As an instrument of Social Engineering, Political Correctness has had a counterintuitive effect on UK society: in seeking not to offend different social minorities, many of which may not have been offended in the first place, PC has managed to seriously prejudice freedom of speech and action, constrain liberty and afflict the human condition of most, if not all, of the population.

Progressive Degradation

Looking at the various social influences (media expansion, marginalizing of Christianity, political correctness, compensation culture, etc.) individually, it may seem that each is a passing issue, and that society recovers in time. And it appears to be the case that society at large is resilient, i.e., left to its own devices, it will stabilize, or at least calm down. Looking over, say, the last sixty or seventy years, on the other hand, it is possible to detect a continuing trend in which “the human condition” has been progressively prejudiced — see Figure 3.
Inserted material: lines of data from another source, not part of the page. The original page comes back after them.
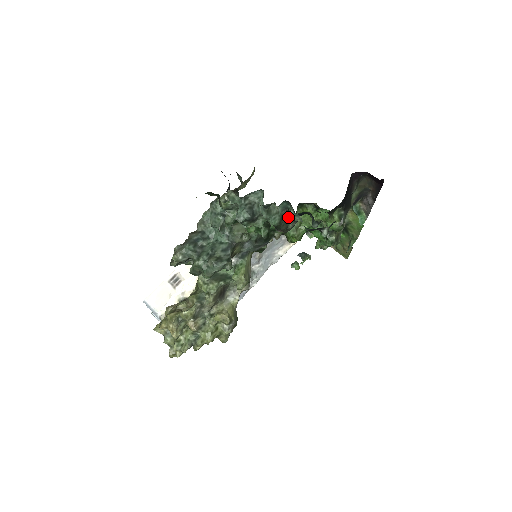
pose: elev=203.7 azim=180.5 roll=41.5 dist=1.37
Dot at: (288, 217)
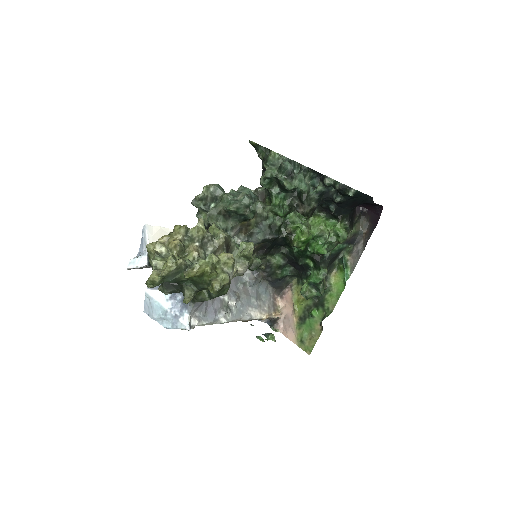
Dot at: (315, 192)
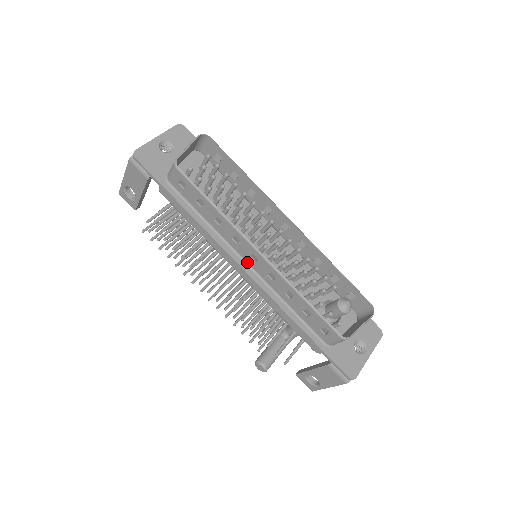
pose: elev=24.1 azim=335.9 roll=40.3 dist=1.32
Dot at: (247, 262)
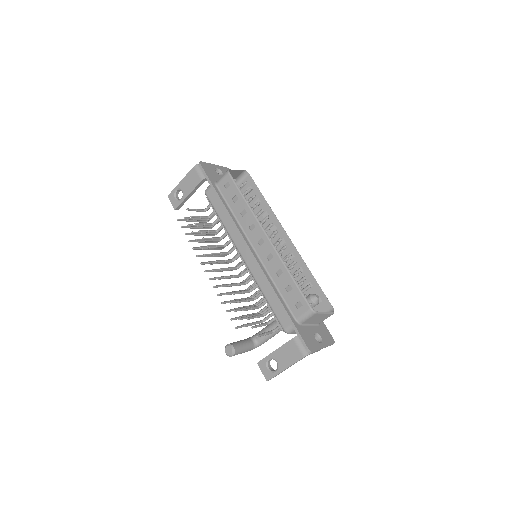
Dot at: (254, 247)
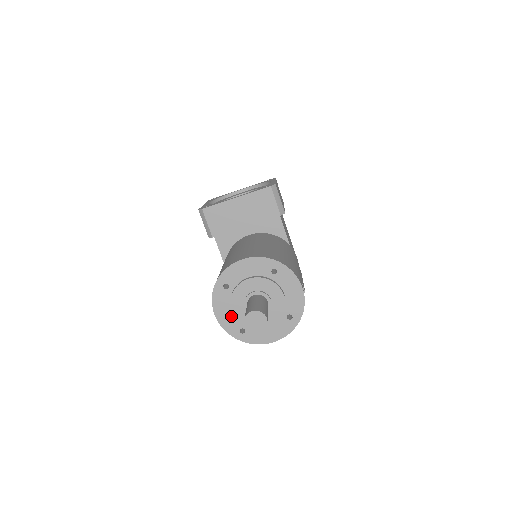
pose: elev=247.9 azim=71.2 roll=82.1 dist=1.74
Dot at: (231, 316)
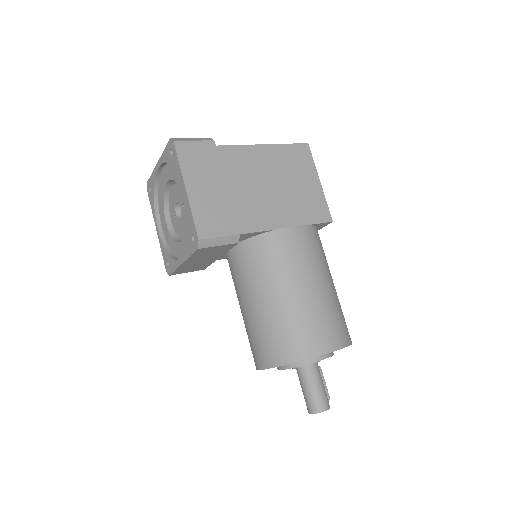
Dot at: occluded
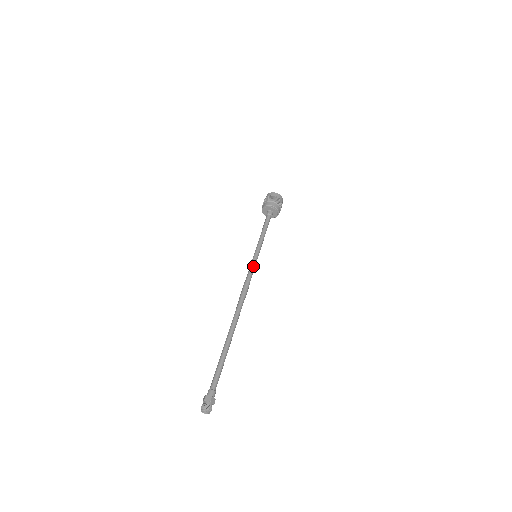
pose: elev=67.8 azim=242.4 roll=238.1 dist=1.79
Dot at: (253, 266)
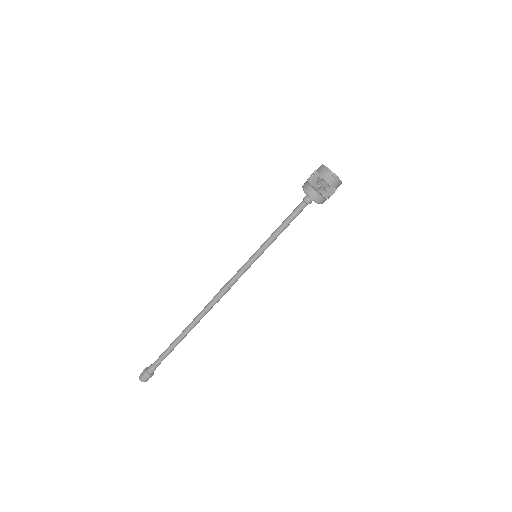
Dot at: (244, 271)
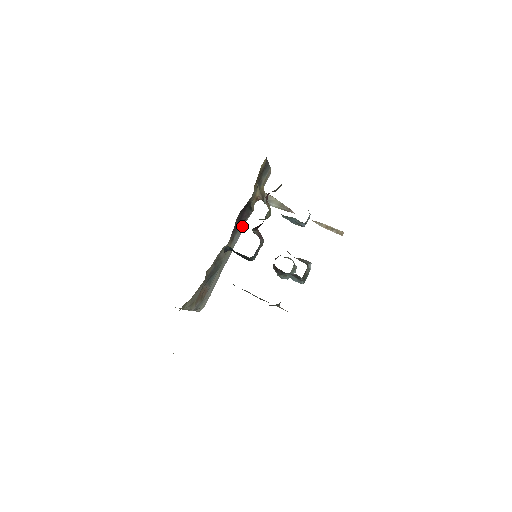
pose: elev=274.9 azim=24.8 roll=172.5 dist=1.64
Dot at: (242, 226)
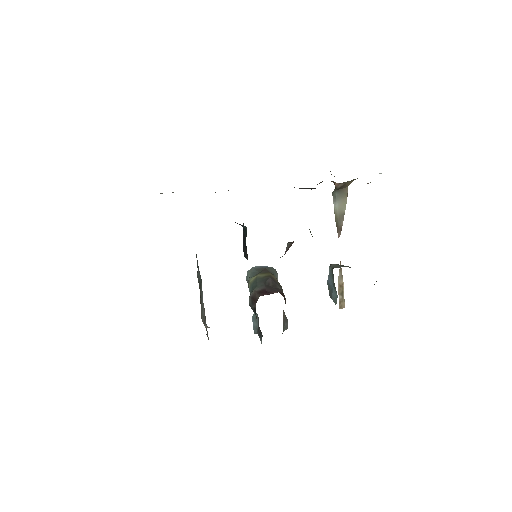
Dot at: occluded
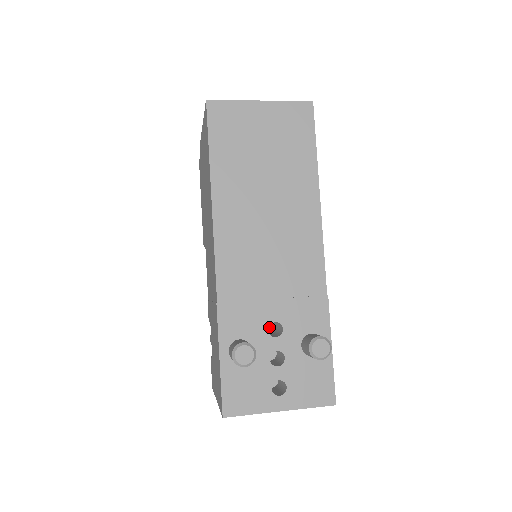
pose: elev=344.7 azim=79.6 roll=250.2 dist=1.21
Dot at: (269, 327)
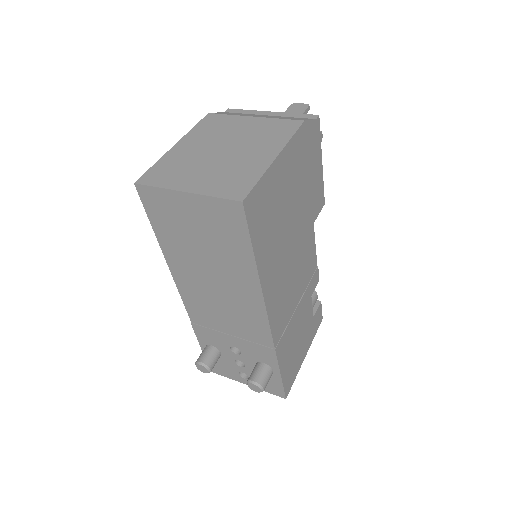
Dot at: occluded
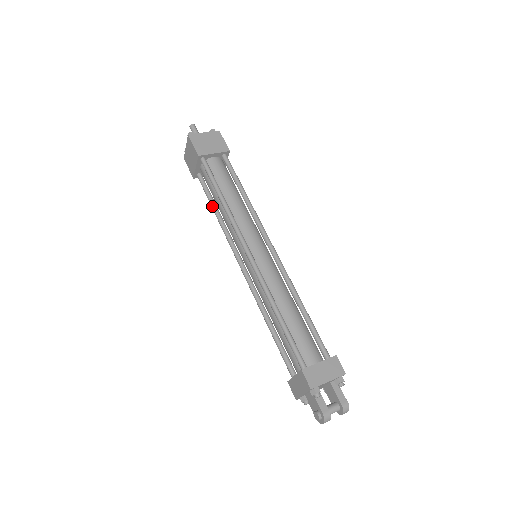
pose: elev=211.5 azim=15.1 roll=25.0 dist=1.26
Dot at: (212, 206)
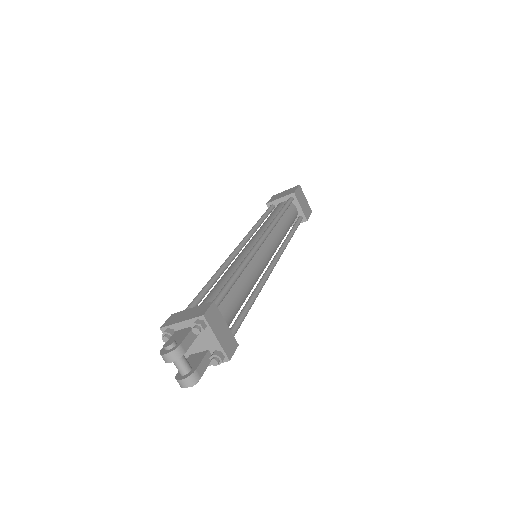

In some measurable respects, the human condition in the UK has clearly improved, notably in terms of health and, recently, in longevity. That advance is threatened by the wave of obesity that is sweeping over the western world, and by increased and irresponsible bingeing on alcohol, leading to an alarming increase in liver failure in younger people. Obesity appears to stem from an environment where food is abundant but where regular physical exercise is not…(Hill & Peters, 1998). The causes of youthful, alcoholic binge drinking are more difficult to discern, but may be associated with ‘coming of age’ rituals of long standing, where young people are deemed socially and legally responsible for themselves and no longer under parental control, setting the stage for a so-called ‘party culture,’ where alcohol is freely and cheaply available.

As Figure 3 illustrates, State Welfare addresses many more aspects of social life than was anticipated by its original architects. While the social benefits of State Welfare might seem obvious in the abstract, those supposed benefits might not have accrued in practice. Some negative effects are shown in the figure: there are others. For example, today, presumably as always, an intellectually stimulating, nurturing and physically safe family, with both parents, is important to the upbringing and wellbeing of children. A recent comparison between two nations (UK & US), with and without significant State Welfare, shows that Welfare cannot compensate for the absence of one parent, having a stepparent, etc.: for reasons that are unclear, the effect is most marked with boys. Counter intuitively, such studies suggest that provision of State Welfare, far from alleviating the human condition, may be aggravating it…

Figure 3. Diminishing The Human Condition: UK 1945 – 2012

Attribute Enhancement Structure: read arrows as: “contributes to, helps to achieve.”

Part of the human condition must concern security, freedom from fear, and contentment: those feelings were significant during the fifties and early sixties. In the 1950s, children sported scabs on arms and knees as a badge of honour: children wandered freely in woods, fields and parks, enjoying total freedom, often all day. And there were no mobile phones with which parents could check up. Today’s parents are loath to let their children out of their sights for fear of abduction or worse. So, whence the latter day fear?

In earlier times, pre- and post-WWII, innate honesty of one’s neighbours was taken for granted. Except in big cities, people left their doors open, without any feeling of insecurity. If someone found money in the street, they would take it to the nearest bobby — and there would be a bobby, too, at a nearby crossroad, or junction. He would be a friend, and children would be taught to take lost property to him, ask him the time, or for directions. Nowadays police rarely patrol alone, nearly always in pairs for fear of being attacked, and rarely amenable to being addressed. And when a vehicle recently ran into a jeweller’s shop window, local people vied with each other to steal the jewels from the smashed window…what has happened to make the population at large so antisocial, risk-averse, litigious and compensation-conscious in such a short time?

Conclusion? Political Correctness has, in the name of freedom, wrought de-civilization and prejudiced personal freedom on a scale unprecedented in the UK since the 16th Century - and it is still happening!